### WHAT YOU NEED TO DO
Each line in the entries below that holds the word "control" belongs in the answer.

### RECORDS PROVIDED
● ● ● ●

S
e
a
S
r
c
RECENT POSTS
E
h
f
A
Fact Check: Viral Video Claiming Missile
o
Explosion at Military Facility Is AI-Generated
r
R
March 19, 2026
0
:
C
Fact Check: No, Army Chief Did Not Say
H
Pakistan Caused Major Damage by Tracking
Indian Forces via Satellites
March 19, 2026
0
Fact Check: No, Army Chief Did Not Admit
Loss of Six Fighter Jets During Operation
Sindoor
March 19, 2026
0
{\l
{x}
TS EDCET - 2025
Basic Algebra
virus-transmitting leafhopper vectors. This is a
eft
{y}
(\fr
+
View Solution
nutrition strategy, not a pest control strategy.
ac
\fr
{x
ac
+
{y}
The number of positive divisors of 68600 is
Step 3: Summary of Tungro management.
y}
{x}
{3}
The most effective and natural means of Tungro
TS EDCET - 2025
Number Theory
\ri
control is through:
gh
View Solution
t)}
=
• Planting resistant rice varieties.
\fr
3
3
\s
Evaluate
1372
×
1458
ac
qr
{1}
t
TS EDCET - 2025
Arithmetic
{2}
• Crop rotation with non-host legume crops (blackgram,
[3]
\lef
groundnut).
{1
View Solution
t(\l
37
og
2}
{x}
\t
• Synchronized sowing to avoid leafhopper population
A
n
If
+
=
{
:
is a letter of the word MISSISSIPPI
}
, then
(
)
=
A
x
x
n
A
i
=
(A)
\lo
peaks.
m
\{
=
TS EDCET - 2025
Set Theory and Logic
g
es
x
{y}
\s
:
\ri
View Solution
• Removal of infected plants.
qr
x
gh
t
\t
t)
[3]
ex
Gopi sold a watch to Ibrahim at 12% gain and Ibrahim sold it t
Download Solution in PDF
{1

● ● ● ●

### YOUR RESPONSE
nutrition strategy, not a pest control strategy.
control is through:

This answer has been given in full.